Maya Mountain Cacao (MMC) is a social enterprise established in order to connect small-scale cacao growers in Belize with the international specialty-cocoa market. Located in Toledo, the least-developed region of Belize, MMC was the first company in the country to buy wet (unfermented) beans from farmers, and to emphasize the importance of quality in both the raw beans, and throughout fermentation and drying.

For their centralized fermentary, MMC purchases from family farms in southern Belize, committing to a consistent price throughout the season. MMC currently buys from over 400 farmers, a majority of whom have been suppliers for more than two years. We have been sourcing beans from MMC since 2013, and while we have witnessed their growth and success, we have also seen obstacles they face. 2017 was a particularly challenging year for MMC, as they experienced competition from seven other buyers in an area that yields an average of fewer than 150 tonnes of cacao per year. Dandelion Chocolate invested in MMC directly to help them with the capital they needed to build their new post-harvest center, which allowed them to expand capacity and improve quality.

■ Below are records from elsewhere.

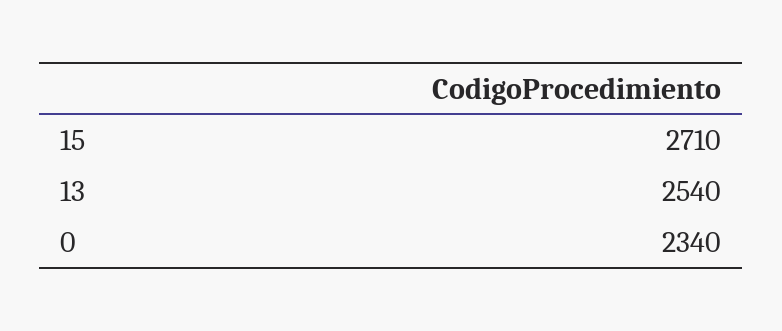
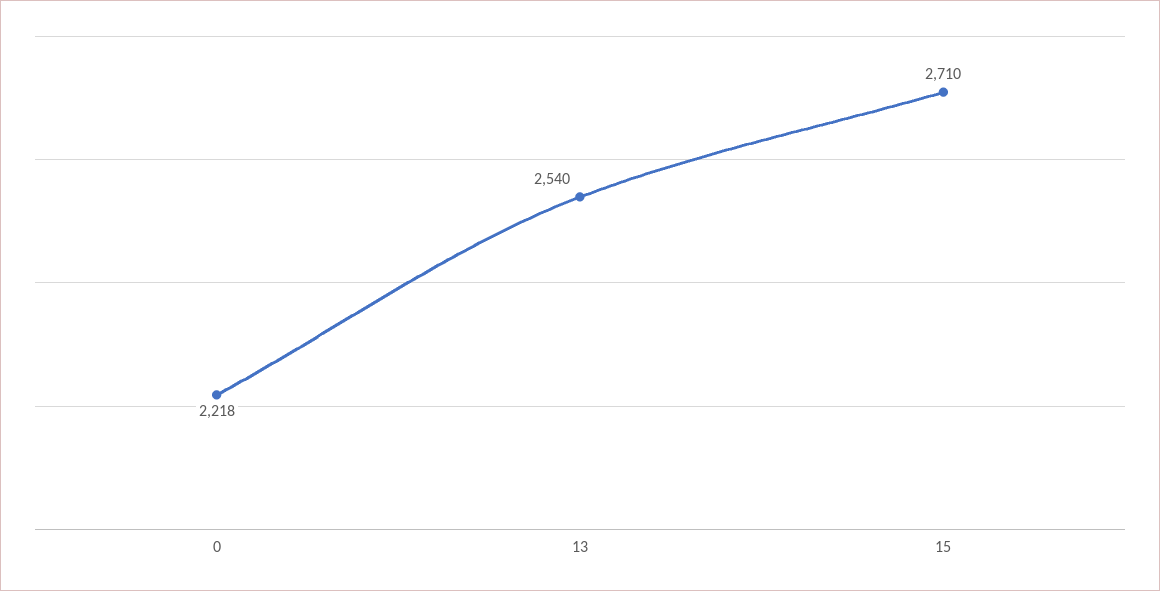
0: 2340 -> 2218

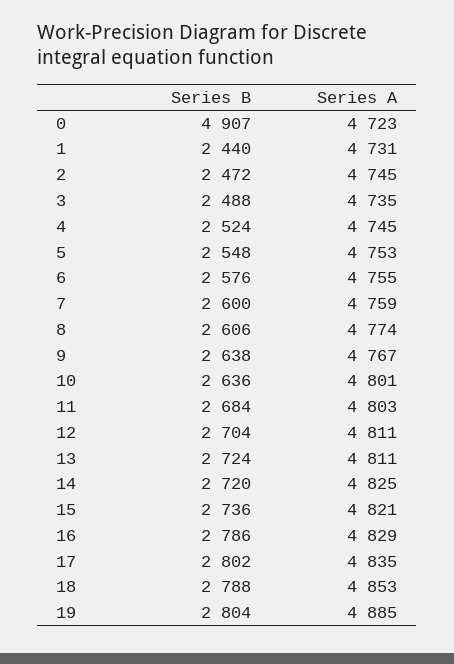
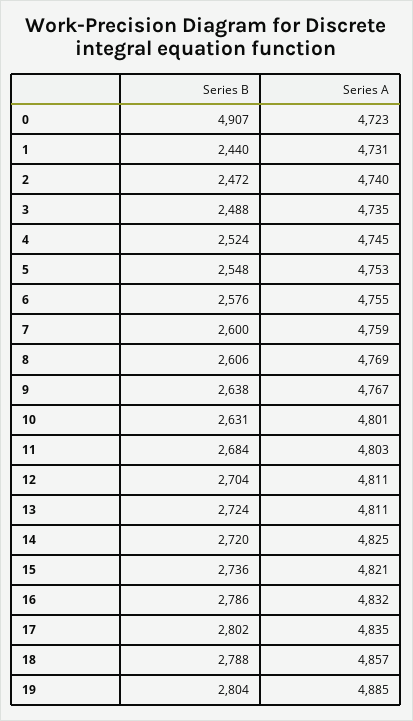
Series A, 2: 4745 -> 4740
Series A, 8: 4774 -> 4769
Series B, 10: 2636 -> 2631
Series A, 16: 4829 -> 4832
Series A, 18: 4853 -> 4857

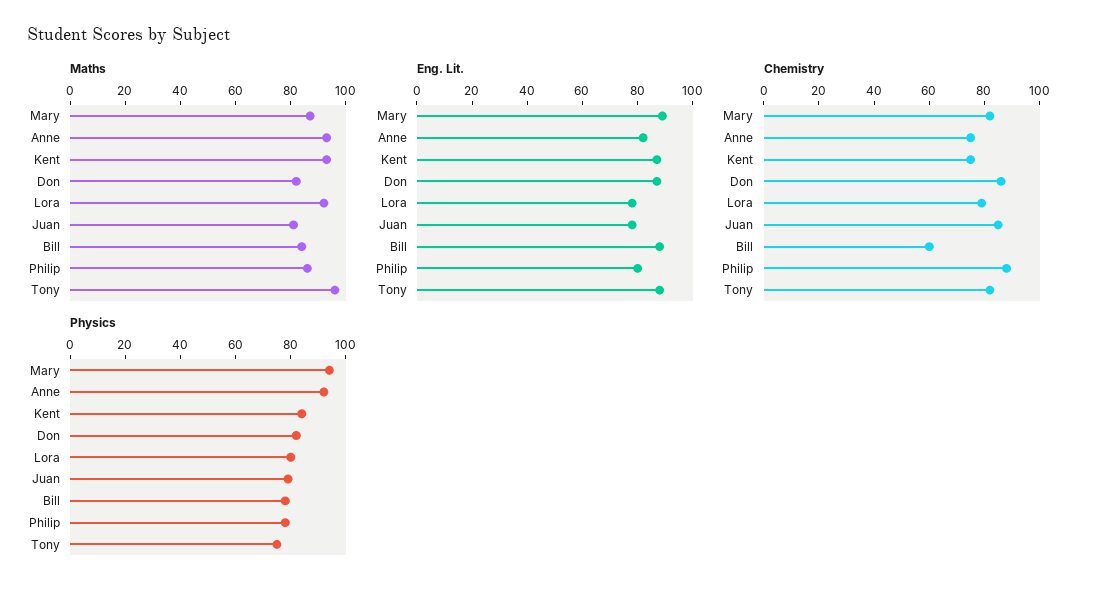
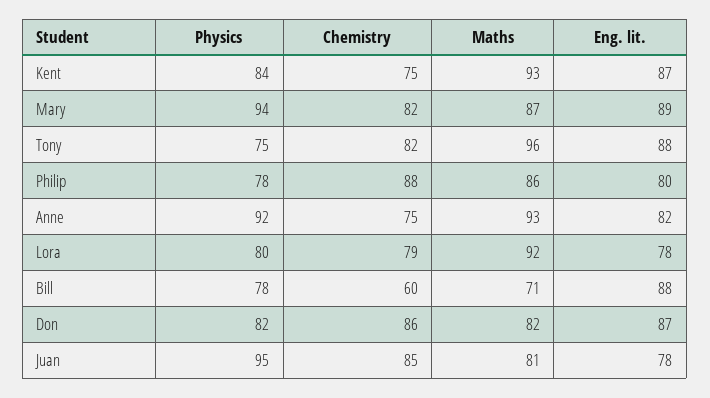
Maths, Bill: 85 -> 71
Physics, Juan: 80 -> 95

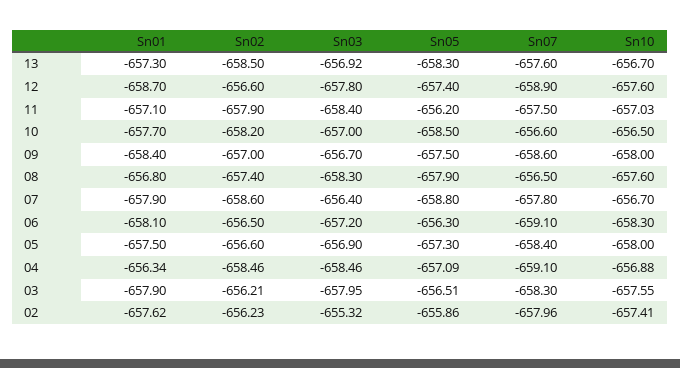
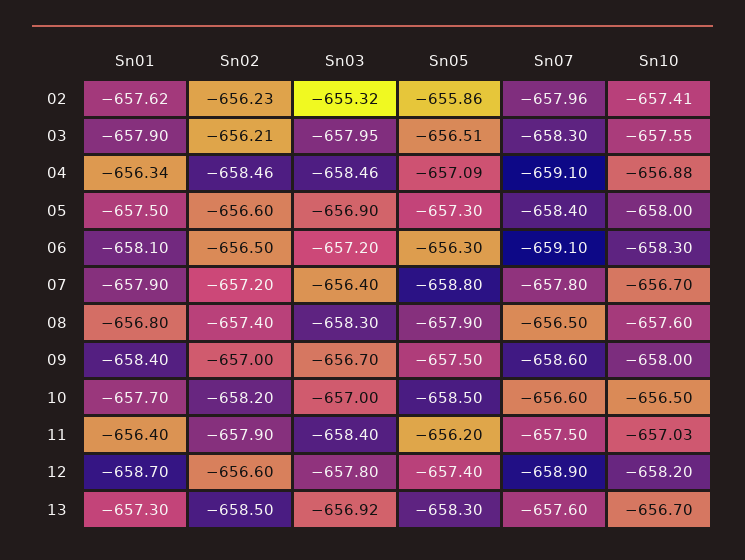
Sn10, 12: -657.6 -> -658.2
Sn01, 11: -657.1 -> -656.4
Sn02, 07: -658.6 -> -657.2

ABOUT DANDELION CHOCOLATE JAPAN

We launched Dandelion Chocolate Japan in collaboration with Seiji Horibuchi in 2016. Seiji frequented our San Francisco café, and we developed an immediate rapport over our shared love of chocolate. Seiji has an eye for detail, endless energy, and we loved our conversations together. He proposed taking Dandelion Chocolate international by building a new factory in Kuramae, old Tokyo — an area known for tucked-away artisan workshops and a craft culture. We couldn’t pass up the offer to share our love of chocolate with more of the world.